# Exercise instructions
Filter the records below and keep only the lines that contain the string "quất". Copy each matching line in its original order.

# Data excerpts
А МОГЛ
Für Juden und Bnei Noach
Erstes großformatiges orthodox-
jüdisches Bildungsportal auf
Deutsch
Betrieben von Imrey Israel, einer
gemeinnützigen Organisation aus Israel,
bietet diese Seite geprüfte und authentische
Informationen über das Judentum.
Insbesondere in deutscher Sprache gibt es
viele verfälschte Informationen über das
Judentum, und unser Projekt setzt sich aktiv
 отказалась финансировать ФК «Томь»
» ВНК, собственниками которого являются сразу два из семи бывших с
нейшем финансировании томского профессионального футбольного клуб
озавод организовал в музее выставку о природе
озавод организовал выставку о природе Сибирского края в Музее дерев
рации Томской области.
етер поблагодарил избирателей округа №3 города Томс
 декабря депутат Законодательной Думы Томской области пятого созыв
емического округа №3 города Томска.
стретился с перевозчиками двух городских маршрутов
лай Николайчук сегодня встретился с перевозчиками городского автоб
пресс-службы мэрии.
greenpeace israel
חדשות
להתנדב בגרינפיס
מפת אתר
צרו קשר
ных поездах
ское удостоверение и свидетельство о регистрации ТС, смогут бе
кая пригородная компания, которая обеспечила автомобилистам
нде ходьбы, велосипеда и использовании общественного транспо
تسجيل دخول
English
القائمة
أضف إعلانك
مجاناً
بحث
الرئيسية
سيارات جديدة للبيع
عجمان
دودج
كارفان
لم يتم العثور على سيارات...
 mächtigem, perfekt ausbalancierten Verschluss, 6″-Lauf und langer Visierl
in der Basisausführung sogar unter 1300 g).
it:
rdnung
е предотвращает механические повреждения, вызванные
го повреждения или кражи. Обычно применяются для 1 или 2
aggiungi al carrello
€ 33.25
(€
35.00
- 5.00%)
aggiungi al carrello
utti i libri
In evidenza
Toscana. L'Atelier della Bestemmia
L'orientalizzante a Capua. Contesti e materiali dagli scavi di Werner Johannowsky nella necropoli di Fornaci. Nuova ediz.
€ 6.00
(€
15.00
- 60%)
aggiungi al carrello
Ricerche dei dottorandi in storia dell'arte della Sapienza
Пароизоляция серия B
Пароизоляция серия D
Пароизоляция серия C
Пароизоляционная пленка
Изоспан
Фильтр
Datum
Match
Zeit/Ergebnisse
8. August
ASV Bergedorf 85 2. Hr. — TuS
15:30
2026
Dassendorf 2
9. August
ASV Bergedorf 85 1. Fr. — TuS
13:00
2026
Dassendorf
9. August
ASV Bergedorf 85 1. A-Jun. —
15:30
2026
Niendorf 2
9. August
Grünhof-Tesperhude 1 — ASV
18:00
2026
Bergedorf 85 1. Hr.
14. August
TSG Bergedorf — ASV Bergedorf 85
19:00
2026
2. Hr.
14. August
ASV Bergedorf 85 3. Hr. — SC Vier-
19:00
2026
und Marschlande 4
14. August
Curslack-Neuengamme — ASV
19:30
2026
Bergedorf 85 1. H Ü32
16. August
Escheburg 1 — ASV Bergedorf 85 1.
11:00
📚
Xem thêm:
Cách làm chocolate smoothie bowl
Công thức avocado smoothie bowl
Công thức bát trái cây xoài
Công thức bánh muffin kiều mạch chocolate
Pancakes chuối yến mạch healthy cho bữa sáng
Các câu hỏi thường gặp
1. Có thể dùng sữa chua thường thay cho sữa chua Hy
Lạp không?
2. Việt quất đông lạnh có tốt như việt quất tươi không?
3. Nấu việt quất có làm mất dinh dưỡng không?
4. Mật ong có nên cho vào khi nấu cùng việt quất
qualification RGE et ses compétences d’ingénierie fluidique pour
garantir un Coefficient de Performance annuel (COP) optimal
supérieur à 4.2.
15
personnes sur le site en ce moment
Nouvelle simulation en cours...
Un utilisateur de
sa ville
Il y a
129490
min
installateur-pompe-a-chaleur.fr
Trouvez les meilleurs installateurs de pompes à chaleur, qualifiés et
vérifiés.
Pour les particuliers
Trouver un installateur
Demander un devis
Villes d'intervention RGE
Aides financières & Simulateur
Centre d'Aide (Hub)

# Answer for this exercise
2. Việt quất đông lạnh có tốt như việt quất tươi không?
3. Nấu việt quất có làm mất dinh dưỡng không?
4. Mật ong có nên cho vào khi nấu cùng việt quất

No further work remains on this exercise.